The most obvious example of this is the Premier Industry offering of QuickBooks desktop editions. With the Premier Industry editions, additional functionality and reporting for specific industries is addressed directly within the application. Industry editions exist for non-profit, manufacturing, and contractors, among others. A lot of practitioners have met the additional needs of their business clients by using those industry-specific editions
With QuickBooks Premier Non Profit edition, for example, you can go beyond general accounting and provide information specific to not-for-profit organizations, such as:
- classes to report by location or program
- donation statements for donors and contributors and reports on their activity
- form 990 – Statement of functional expenses – for the IRS
- budgets and finances tracked and managed by program
One of the other things to remember when servicing a niche clientele is that sometimes less is more… meaning you want to give people the functionality and information they need, but not so much that it becomes confusing to them.
In retail, for example, it doesn’t make sense to have the store workers operate in the QuickBooks financial software because it doesn’t do what they need, and it has a lot more functionality and information than they require. In most cases, the financial system has information you don’t want the store operators to access. In this type of situation, it makes sense to look at what the user needs, and give them the solution which meets that need, while at the same time recognizing that the information from that system needs to integrate with the accounting solution at some point.
Using the QuickBooks point of sale solution is great for this. It allows an accounting professional to work with a retail business owner, providing the back-office and accounting support required, but the front-office uses the solution that gives them the functionality they need to accomplish their daily tasks. POS runs at the store or retail locations, and the data integrates back to the QuickBooks financial system for the accounting department to work with. I’ve worked with a lot of practitioners who specialize in some form of retail, and the thing they all have in common is that they handle the back-office work for their clients while the client operates the POS and sales functionality directly.
With the huge number of tools in the market which help automate and integrate data into QuickBooks financial, it often doesn’t matter what POS solution is being used, as the data can likely be exported from the POS and imported into QBFS. Using the QuickBooks POS solution certainly makes this process more straightforward, as the integration functionality is designed into the product.
Another way to use QuickBooks to service a niche customer base or market is to find the extensions which offer functionality the client needs, but which also limit access to the core financial application. For example, you may work with a business user who needs to manage customer information and produce invoices for work performed, but this user may not need access to the full QuickBooks product. In this case, it might make sense to use the QuickBooks Connect service to provide the information access and invoicing capability the client needs. QuickBooks Connect extends the information in the QuickBooks desktop financial product to the web, and provides users with the ability to manage customer information, manage invoices and payments, and other functions. The information syncs with the QuickBooks information using the Intuit Sync Manager service, so the data is always up to date.

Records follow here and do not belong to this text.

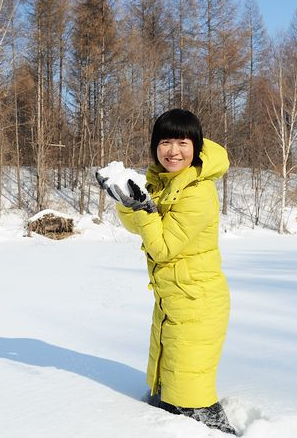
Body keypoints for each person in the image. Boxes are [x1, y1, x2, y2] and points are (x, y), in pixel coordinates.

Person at [96, 108, 235, 435]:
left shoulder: (197, 191)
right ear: (155, 146)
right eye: (166, 142)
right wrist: (127, 200)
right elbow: (140, 227)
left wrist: (144, 208)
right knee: (168, 390)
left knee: (192, 397)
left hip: (197, 303)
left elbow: (162, 247)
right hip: (174, 300)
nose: (173, 151)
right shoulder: (165, 181)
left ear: (197, 147)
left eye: (183, 143)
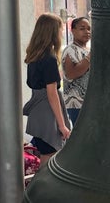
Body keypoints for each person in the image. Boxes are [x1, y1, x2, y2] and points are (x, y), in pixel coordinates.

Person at [23, 13, 72, 164]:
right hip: (47, 113)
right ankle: (43, 187)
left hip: (37, 111)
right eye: (60, 30)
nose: (62, 33)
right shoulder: (49, 58)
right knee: (50, 156)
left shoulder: (34, 56)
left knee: (46, 153)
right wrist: (62, 124)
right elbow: (52, 94)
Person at [62, 17, 91, 125]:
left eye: (89, 29)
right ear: (73, 31)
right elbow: (71, 74)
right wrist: (90, 57)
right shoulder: (70, 50)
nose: (87, 32)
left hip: (88, 102)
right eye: (82, 29)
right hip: (76, 104)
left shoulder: (86, 50)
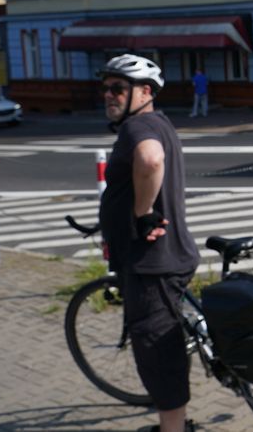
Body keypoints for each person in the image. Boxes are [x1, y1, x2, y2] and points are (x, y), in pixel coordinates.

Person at [97, 54, 200, 432]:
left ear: (144, 92)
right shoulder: (159, 122)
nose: (109, 94)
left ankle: (174, 428)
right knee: (166, 339)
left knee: (158, 351)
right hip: (167, 256)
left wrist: (142, 215)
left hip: (153, 263)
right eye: (105, 88)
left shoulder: (137, 128)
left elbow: (151, 161)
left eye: (118, 88)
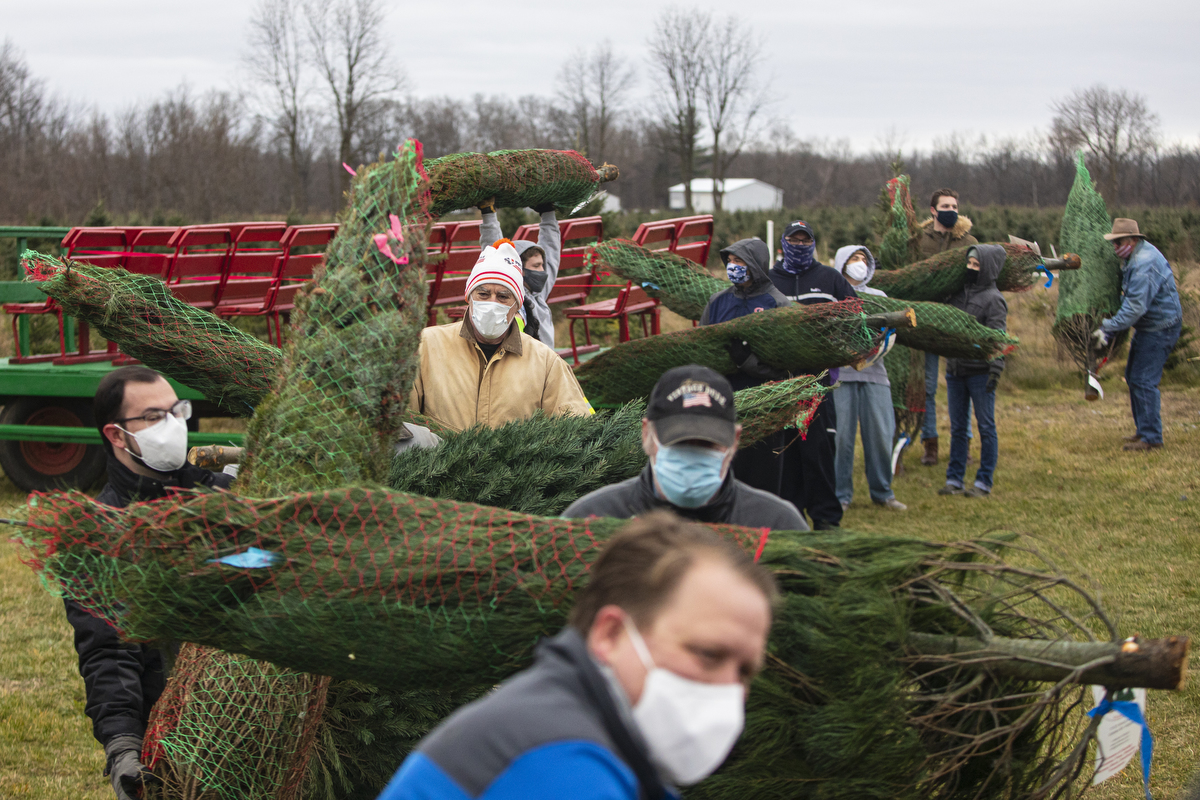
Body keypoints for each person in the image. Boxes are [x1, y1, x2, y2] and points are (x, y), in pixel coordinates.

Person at [377, 510, 778, 800]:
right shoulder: (554, 759)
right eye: (708, 654)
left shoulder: (604, 746)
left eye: (744, 672)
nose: (729, 690)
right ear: (611, 634)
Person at [73, 366, 235, 800]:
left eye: (176, 411)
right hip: (175, 733)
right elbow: (108, 650)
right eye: (153, 417)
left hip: (254, 716)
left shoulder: (224, 499)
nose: (172, 425)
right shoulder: (100, 535)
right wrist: (124, 746)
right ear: (117, 435)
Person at [562, 365, 807, 531]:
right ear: (647, 435)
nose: (692, 454)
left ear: (734, 441)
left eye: (707, 443)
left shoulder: (777, 525)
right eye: (678, 441)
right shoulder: (592, 519)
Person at [409, 238, 592, 431]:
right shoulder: (426, 346)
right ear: (468, 297)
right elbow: (398, 423)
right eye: (483, 294)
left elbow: (577, 431)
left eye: (503, 296)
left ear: (518, 305)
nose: (492, 303)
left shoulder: (546, 363)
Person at [767, 220, 856, 529]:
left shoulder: (830, 279)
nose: (800, 245)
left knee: (818, 452)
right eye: (794, 240)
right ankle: (790, 516)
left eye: (806, 241)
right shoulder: (769, 280)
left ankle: (826, 518)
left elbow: (856, 318)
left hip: (819, 384)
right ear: (783, 243)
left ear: (813, 244)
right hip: (778, 385)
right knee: (784, 454)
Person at [698, 237, 791, 495]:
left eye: (739, 261)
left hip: (766, 403)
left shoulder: (778, 304)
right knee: (725, 470)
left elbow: (785, 367)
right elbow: (702, 347)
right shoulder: (717, 302)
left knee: (763, 474)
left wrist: (747, 361)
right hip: (725, 401)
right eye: (730, 261)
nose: (732, 266)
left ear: (755, 264)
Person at [1094, 218, 1183, 451]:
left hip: (1161, 327)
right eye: (1114, 243)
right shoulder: (1134, 257)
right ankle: (1143, 430)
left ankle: (1152, 438)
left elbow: (1134, 307)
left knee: (1144, 380)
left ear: (1133, 239)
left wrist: (1107, 327)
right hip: (1150, 326)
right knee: (1133, 376)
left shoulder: (1144, 263)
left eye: (1119, 242)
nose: (1115, 248)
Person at [830, 245, 906, 512]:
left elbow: (890, 334)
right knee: (841, 437)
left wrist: (869, 356)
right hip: (841, 376)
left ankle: (883, 492)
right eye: (854, 258)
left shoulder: (878, 296)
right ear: (842, 263)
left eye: (863, 259)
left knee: (881, 434)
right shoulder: (832, 298)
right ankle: (840, 494)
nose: (859, 263)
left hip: (875, 374)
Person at [917, 188, 979, 466]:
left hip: (957, 318)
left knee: (959, 384)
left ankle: (962, 441)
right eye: (945, 206)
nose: (951, 210)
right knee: (928, 386)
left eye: (955, 206)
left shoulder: (968, 241)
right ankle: (929, 443)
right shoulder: (919, 240)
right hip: (926, 318)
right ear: (933, 210)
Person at [938, 245, 1006, 498]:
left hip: (980, 373)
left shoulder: (994, 300)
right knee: (958, 427)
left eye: (976, 265)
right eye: (969, 263)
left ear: (987, 268)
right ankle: (954, 479)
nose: (971, 268)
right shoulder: (957, 295)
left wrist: (996, 369)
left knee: (986, 426)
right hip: (955, 371)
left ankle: (983, 482)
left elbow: (999, 337)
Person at [479, 199, 561, 349]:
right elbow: (494, 251)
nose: (543, 271)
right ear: (519, 270)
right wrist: (488, 213)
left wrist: (548, 213)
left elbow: (552, 250)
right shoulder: (513, 298)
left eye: (542, 265)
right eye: (536, 266)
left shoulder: (539, 294)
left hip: (546, 365)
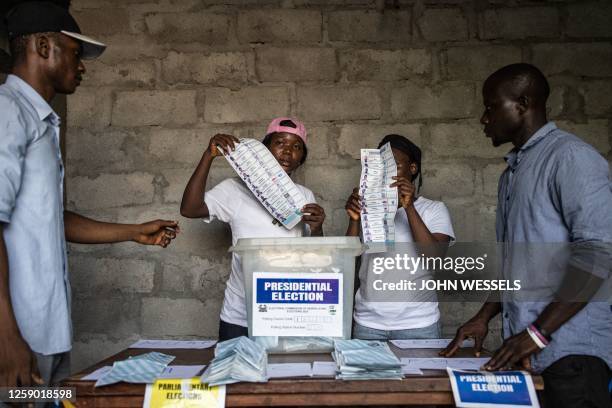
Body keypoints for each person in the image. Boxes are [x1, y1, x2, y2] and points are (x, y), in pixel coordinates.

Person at [0, 1, 179, 388]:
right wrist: (7, 336)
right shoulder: (7, 112)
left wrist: (132, 232)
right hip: (17, 338)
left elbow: (47, 219)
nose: (81, 67)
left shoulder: (40, 121)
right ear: (44, 47)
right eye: (76, 53)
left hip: (44, 332)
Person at [441, 63, 612, 408]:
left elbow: (598, 254)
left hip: (572, 354)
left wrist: (537, 333)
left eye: (491, 107)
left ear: (522, 103)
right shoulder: (513, 173)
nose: (483, 118)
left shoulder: (570, 158)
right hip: (528, 354)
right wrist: (484, 316)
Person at [180, 117, 325, 341]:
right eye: (280, 143)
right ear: (264, 150)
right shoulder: (234, 190)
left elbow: (315, 258)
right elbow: (190, 209)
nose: (287, 152)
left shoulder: (304, 196)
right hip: (240, 315)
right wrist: (208, 156)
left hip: (287, 314)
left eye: (297, 147)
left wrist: (317, 229)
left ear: (301, 159)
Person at [346, 134, 455, 340]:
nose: (386, 173)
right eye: (381, 167)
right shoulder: (368, 209)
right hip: (368, 323)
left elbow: (435, 260)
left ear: (412, 169)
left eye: (394, 166)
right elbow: (348, 263)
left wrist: (409, 208)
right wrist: (354, 220)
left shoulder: (434, 209)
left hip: (418, 323)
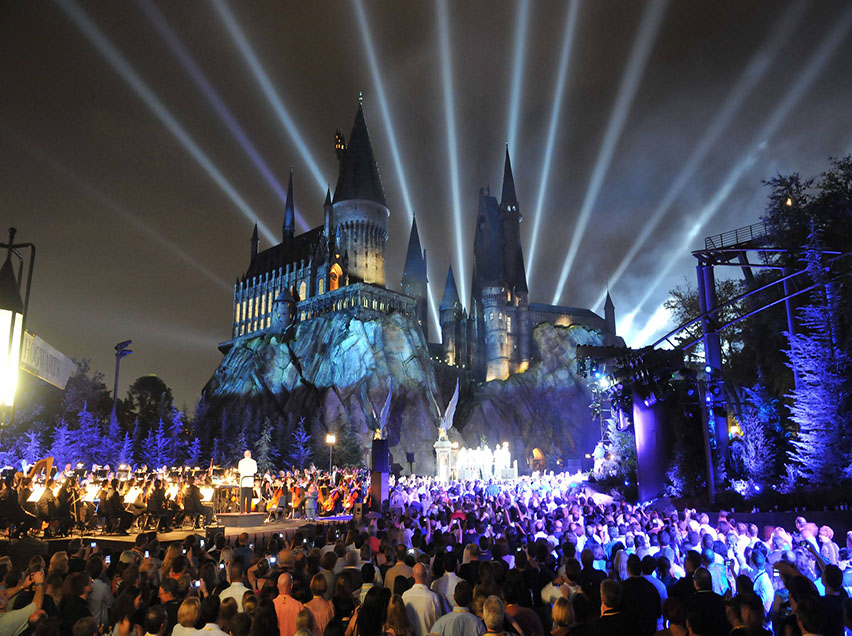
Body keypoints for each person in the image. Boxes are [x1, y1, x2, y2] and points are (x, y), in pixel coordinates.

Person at [402, 564, 442, 636]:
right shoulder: (433, 597)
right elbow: (438, 622)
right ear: (426, 575)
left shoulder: (405, 596)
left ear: (413, 575)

There are lots of different solutions in the market which extend QuickBooks functionality or access to data, and which address unique needs of various types of businesses. It used to be a fairly complicated process, extending business applications to incorporate new functionality or to address changing business needs. While the landscape of software development has not settled on a single method, toolset or approach (and is likely never going to), Intuit attempts to address the problem by offering standardized API sets (application programming interface), sync tools and methods, and SDK (software development kits) to allow developers to create “standards-based” integrations and extensions for the product. Using Intuit or partner-developed extensions and applications, just about any type of business can be served – including addressing unique industry requirements or specific industry functionality – and still use QuickBooks as the foundation for accounting and financial reporting.